Experimental Research on Heat Transfer Characteristics of Fractal Tree-Like Microchannel for Cooling Gas Turbine Blade

Following energy transport principle and fractal geometry theory, the fractal network fitted for the fluid flow transport in the blade internal passages was generated, and the fractal tree-like branching microchannel was designed as an internal cooling structure for turbine blade. In the experiment system of convection cooling for gas turbine internal microchannel, the effects of inlet Reynolds number and heating power on the Nusselt number, friction factor and enhancement heat transfer factor of air flow were investigated.
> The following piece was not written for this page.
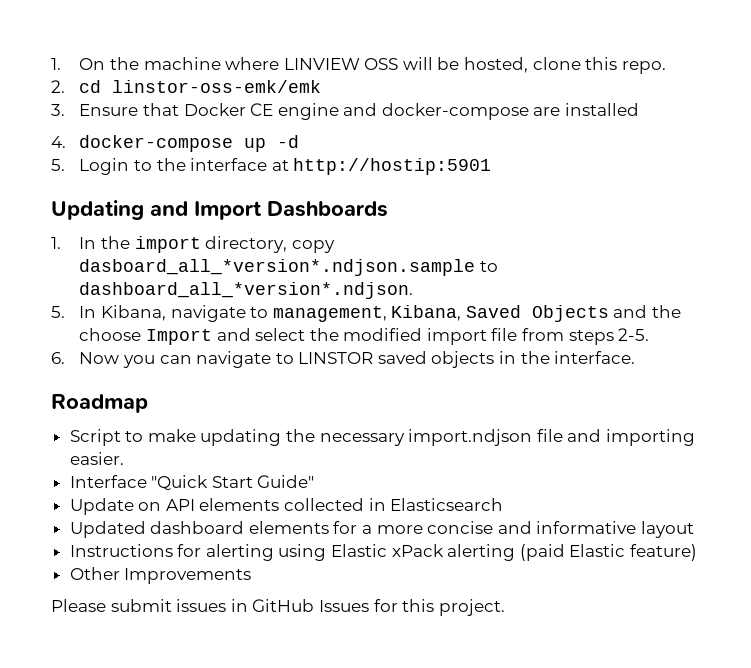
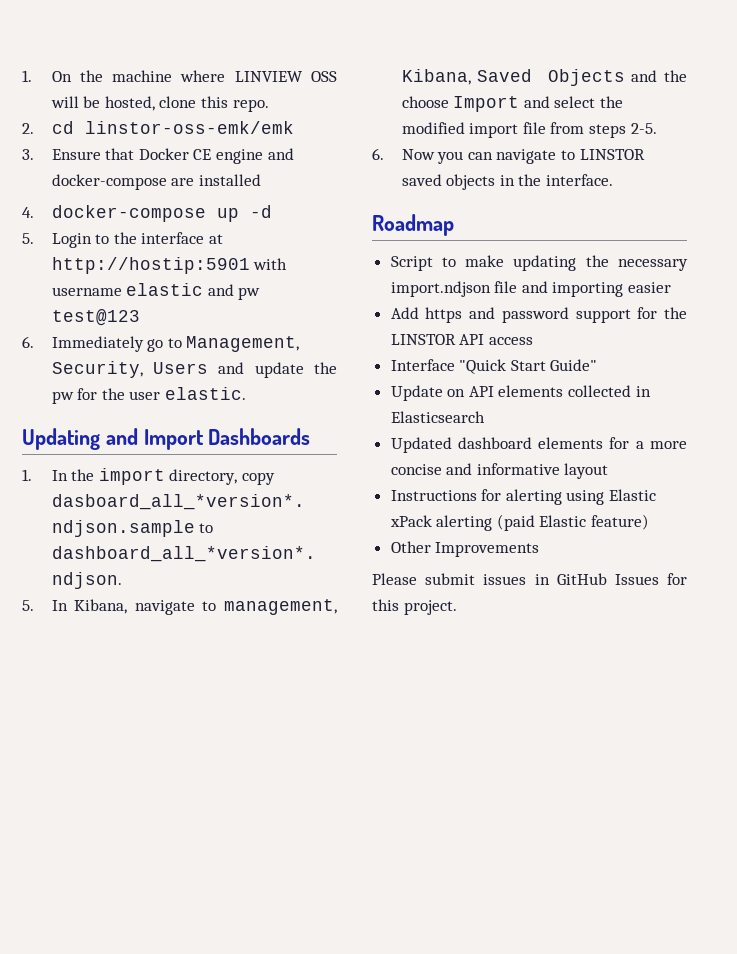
(492, 166) none -> [253,258,288,270] [51,283,261,300] [51,309,140,326] [22,336,300,352] [51,361,337,378] [51,387,247,404] with username elastic and pw test@123 // 6. Immediately go to Management, Security, Users and update the pw for the user elastic.
[69,452,124,465] easier. -> [628,282,672,293] [390,307,687,323] [390,334,533,345] easier // Add https and password support for the LINSTOR API access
The results reveal that as Reynolds number ranges from 194 to 19 400, the average Nusselt number of air increases by 148.5%, the friction factor decreases from 0.78 to 0.009 and the maximum value of enhancement heat transfer is obtained at inlet Reynolds number=17 300. When the heating power ranges from 10 W to 110 W, the average Nusselt number reduces by about 35.9%, the friction factor changes slightly and the best enhancement heat transfer factor is observed at P=10 W. The local Nusselt numbers of the first and second level microchannel are greatly promoted by the branching structure in combination with the conjugation heat transfer effects. In comparison of the first three levels microchannels, the heat transfer performance of the last level microchannel is more obviously affected by Reynolds number and heating power.